The Royal Australian College of GPs (RACGP) has cautioned against using findings from the NSW PATH-UTI evaluation to justify a broader expansion of pharmacy prescribing scope.
While the report, commissioned by NSW Health and led by the University of Newcastle, found high patient satisfaction and symptom resolution rates, a lack of substantial evidence makes it difficult to fully assess these findings.
RACGP President Dr Michael Wright said the College was committed to evidence-based health policy.
“Disappointingly, this was another pharmacy trial evaluation that failed to provide the necessary clinical outcomes,” he said.
“It involved an unrepresentative patient cohort, lacked a clinical control group, and was more focused on measuring the dispensing of medicines rather than whether patients received the healthcare they needed.

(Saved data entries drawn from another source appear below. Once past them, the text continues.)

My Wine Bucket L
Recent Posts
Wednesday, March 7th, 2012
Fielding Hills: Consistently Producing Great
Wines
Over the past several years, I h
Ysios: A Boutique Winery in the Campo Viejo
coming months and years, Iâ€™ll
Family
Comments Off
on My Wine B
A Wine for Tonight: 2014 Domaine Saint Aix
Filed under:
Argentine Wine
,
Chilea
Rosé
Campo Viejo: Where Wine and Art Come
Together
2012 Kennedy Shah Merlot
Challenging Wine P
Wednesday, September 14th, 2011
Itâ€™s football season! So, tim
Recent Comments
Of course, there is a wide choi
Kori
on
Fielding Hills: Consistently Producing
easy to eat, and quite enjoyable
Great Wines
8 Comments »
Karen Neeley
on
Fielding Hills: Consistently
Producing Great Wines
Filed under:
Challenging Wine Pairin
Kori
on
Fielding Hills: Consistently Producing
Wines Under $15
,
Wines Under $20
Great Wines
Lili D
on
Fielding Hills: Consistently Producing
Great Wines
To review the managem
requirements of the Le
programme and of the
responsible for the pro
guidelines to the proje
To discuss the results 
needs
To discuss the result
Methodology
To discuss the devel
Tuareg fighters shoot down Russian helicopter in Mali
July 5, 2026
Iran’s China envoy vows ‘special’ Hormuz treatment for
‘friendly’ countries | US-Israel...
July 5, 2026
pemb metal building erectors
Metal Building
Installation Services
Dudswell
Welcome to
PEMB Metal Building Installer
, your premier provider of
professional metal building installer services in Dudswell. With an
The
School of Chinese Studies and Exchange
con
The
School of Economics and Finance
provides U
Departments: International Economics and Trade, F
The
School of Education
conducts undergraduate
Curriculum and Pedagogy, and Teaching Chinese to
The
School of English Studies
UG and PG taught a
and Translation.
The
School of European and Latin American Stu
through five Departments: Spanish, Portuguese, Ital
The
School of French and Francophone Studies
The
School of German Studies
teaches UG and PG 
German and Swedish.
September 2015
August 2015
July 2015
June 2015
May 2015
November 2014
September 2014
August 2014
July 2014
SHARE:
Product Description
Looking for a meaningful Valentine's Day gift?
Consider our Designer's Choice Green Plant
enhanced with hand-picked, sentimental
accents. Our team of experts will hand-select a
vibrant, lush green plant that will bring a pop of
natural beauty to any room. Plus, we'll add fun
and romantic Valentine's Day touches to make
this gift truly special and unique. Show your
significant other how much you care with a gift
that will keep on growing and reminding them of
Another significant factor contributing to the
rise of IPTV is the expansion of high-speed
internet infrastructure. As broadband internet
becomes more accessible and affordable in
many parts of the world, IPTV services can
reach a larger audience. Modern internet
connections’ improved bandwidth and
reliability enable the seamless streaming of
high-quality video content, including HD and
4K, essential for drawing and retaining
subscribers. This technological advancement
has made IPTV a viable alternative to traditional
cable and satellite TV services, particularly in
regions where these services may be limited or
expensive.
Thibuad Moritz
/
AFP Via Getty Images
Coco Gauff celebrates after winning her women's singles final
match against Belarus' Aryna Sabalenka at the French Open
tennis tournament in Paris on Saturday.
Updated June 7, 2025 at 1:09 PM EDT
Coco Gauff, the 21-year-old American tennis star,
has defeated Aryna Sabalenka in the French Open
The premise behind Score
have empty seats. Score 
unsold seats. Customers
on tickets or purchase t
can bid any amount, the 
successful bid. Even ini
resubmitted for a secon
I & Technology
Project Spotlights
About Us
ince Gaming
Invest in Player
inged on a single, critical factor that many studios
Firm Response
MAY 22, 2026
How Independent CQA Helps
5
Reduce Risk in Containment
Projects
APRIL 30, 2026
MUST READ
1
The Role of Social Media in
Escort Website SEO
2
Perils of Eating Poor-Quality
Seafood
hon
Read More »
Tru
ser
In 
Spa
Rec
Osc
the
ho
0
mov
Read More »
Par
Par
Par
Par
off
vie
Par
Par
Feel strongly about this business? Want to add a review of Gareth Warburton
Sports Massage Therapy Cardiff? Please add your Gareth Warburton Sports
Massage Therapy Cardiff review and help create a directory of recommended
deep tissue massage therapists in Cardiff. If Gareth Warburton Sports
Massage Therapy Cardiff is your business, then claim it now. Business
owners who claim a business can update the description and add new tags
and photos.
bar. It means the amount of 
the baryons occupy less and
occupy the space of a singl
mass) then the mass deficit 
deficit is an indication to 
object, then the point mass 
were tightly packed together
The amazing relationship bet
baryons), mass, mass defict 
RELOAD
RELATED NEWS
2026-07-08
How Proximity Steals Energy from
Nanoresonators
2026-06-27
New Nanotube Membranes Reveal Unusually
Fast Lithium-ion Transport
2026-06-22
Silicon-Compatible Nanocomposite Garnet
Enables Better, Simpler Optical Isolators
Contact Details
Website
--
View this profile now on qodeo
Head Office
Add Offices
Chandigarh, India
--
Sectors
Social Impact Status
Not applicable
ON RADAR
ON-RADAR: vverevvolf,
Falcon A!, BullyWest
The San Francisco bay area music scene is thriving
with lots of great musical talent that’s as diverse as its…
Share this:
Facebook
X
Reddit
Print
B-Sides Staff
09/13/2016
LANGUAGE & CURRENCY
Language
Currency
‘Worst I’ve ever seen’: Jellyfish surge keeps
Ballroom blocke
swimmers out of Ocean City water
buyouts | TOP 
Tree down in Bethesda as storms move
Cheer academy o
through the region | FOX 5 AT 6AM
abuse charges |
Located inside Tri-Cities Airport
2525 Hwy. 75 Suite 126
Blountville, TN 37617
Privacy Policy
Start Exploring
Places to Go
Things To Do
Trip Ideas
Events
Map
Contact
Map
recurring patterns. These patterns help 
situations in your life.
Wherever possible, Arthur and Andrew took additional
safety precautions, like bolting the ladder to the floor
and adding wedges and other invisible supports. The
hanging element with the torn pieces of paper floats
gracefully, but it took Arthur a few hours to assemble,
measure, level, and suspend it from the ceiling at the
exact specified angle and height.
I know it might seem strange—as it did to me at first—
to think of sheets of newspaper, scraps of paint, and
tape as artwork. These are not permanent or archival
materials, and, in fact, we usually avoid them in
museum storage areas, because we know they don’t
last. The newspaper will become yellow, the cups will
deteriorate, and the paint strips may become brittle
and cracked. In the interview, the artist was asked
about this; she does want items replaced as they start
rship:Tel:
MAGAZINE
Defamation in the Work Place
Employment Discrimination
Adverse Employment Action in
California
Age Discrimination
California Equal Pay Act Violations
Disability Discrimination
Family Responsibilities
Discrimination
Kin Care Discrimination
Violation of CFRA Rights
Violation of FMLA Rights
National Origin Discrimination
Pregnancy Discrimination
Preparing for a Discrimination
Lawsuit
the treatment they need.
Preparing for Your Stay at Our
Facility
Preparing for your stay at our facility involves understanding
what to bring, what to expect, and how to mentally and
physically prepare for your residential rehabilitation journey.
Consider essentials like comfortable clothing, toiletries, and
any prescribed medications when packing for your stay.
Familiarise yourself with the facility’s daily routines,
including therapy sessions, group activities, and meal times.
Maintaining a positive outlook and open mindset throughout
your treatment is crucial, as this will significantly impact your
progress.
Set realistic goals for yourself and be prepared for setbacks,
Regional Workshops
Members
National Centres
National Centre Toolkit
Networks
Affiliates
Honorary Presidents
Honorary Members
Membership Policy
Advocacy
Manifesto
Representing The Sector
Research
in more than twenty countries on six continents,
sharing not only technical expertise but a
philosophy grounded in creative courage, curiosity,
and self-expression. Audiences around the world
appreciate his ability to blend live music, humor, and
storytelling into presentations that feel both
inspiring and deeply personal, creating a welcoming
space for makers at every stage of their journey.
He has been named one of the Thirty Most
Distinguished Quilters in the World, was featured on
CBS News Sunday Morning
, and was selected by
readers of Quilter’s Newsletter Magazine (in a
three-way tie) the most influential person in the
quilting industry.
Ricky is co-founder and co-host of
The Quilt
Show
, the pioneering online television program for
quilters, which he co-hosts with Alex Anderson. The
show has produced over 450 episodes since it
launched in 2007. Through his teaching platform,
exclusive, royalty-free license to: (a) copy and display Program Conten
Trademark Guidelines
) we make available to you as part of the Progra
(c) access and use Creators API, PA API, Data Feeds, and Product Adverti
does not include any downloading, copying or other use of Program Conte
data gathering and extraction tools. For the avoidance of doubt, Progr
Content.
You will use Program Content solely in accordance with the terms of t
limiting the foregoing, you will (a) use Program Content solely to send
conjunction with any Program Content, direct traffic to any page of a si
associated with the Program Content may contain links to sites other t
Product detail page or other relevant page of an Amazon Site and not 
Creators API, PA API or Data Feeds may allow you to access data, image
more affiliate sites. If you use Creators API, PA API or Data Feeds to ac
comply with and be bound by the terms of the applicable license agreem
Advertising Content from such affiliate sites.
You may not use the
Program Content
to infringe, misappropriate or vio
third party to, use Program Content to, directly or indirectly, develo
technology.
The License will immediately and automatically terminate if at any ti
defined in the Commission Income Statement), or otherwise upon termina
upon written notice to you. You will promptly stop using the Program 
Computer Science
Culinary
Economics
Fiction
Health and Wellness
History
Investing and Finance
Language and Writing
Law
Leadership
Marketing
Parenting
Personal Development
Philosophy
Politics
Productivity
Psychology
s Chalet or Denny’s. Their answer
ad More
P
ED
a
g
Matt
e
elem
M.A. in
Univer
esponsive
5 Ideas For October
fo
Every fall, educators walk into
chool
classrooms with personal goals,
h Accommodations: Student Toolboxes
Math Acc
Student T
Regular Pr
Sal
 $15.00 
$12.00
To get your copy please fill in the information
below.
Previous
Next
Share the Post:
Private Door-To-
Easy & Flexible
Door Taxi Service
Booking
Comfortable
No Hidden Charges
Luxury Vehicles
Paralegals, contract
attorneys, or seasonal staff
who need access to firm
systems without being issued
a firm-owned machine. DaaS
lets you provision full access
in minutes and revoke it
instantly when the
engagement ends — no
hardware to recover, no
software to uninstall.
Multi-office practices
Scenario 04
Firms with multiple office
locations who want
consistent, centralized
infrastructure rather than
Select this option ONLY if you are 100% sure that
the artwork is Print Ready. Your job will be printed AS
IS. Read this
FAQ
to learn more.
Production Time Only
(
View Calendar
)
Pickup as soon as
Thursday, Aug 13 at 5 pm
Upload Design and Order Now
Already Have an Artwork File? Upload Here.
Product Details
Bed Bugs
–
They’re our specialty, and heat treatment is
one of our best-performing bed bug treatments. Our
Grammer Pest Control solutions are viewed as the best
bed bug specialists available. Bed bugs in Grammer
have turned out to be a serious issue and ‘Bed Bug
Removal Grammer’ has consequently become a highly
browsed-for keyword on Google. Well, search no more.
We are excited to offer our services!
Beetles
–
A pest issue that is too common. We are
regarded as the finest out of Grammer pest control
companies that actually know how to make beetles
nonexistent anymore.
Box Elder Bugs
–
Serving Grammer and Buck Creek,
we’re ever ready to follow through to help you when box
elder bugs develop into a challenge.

“These limitations make the evaluation findings too premature to base policy decisions on.
“The PATH-UTI trial adds to our understanding of how these models operate under tightly governed trial conditions, and we acknowledge the contribution of the research team.
“However, it does not establish whether these services deliver better outcomes than GP-led care, reduce overall demand for the health system, or do so without compromising patient safety. These are critical questions that must be addressed before broader policy decisions are made.
“It’s also important to acknowledge that the evaluation shows there is no substitute for high-quality specialist GP care delivered by a GP who knows you and your history.”
A trial cohort that does not reflect all Australians
The report’s own data reveals the trial population was skewed significantly toward advantaged groups.
Nearly 40% of participants came from socioeconomically advantaged postcodes, compared to fewer than 9% from the most disadvantaged. Most participants (72%) lived in metropolitan areas, 80% were employed, and 58% had education beyond Year 12.
Critically, not a single pharmacy in a very remote area participated in the trial.
The consultation fee – subsidised by NSW Health during the trial – will shift entirely to patients in any future rollout, with costs estimated at $19.50–$70.50 per consultation. The report itself acknowledges these costs could deter women from lower socioeconomic backgrounds from using the service.
“The findings demonstrate that a tightly governed, subsidised service to a group of predominantly highly educated, employed women in wealthier postcodes can achieve acceptable results. It does not tell us whether this model is safe and equitable for all Australians,” Dr Wright said.
“The most vulnerable patients deserve the same standard of care as everyone else – not a lower-cost alternative that bypasses proper clinical assessment.”
No control group: a fundamental gap in the evidence
The report explicitly acknowledges the absence of a comparison group as a key limitation. Without a randomised controlled trial or a properly matched comparator, it is not possible to determine whether outcomes differed meaningfully from standard GP-led care.
The RACGP notes that around one in four participants saw a GP within seven days of their pharmacy consultation, and 43% had a GP consultation within 28 days. GP consultation rates also increased significantly in the six months following the trial compared to the 12 months prior (15.9 per 100 vs 11.6 per 100).
While the report suggests these referrals were appropriate, it also indicates many patients still needed follow-up care from a GP after their pharmacy consultation, raising questions about whether these services make it easier for patients to get the right care or simply delay appropriate care by creating an extra stop before they see a GP.
Antibiotic prescribing and AMR concerns remain unresolved
Given the serious threat posed by antimicrobial resistance (AMR) – or superbugs – the RACGP is concerned the AMR analysis in this report remains incomplete.
Expanding community pharmacy antibiotic prescribing without a completed AMR assessment – particularly given more than one-in-four study participants were already resistant to first-line antibiotics – would be irresponsible.
The RACGP is concerned the PATH-UTI report will be used to justify not only a permanent UTI prescribing service, but a further broadening of pharmacy prescribing to other conditions. The RACGP strongly opposes this approach.
The RACGP calls on the NSW Government to:
- commission further research with a genuine comparison group and a representative patient cohort before making any permanent policy decision
- complete the AMR analysis before drawing any conclusions about antibiotic prescribing safety
- fully assess the equity implications of shifting consultation costs to patients, particularly for concession card holders, Aboriginal and Torres Strait Islander communities, and women in rural and remote areas
- ensure any future service models are genuinely integrated with general practice – not positioned as an alternative to it
- resist pressure to use this trial as justification for further expansion of pharmacy prescribing into other clinical areas
- require pharmacist prescribers to complete accredited post-graduate pharmacist prescribing training rather than relying on basic 1.5–3-hour online modules.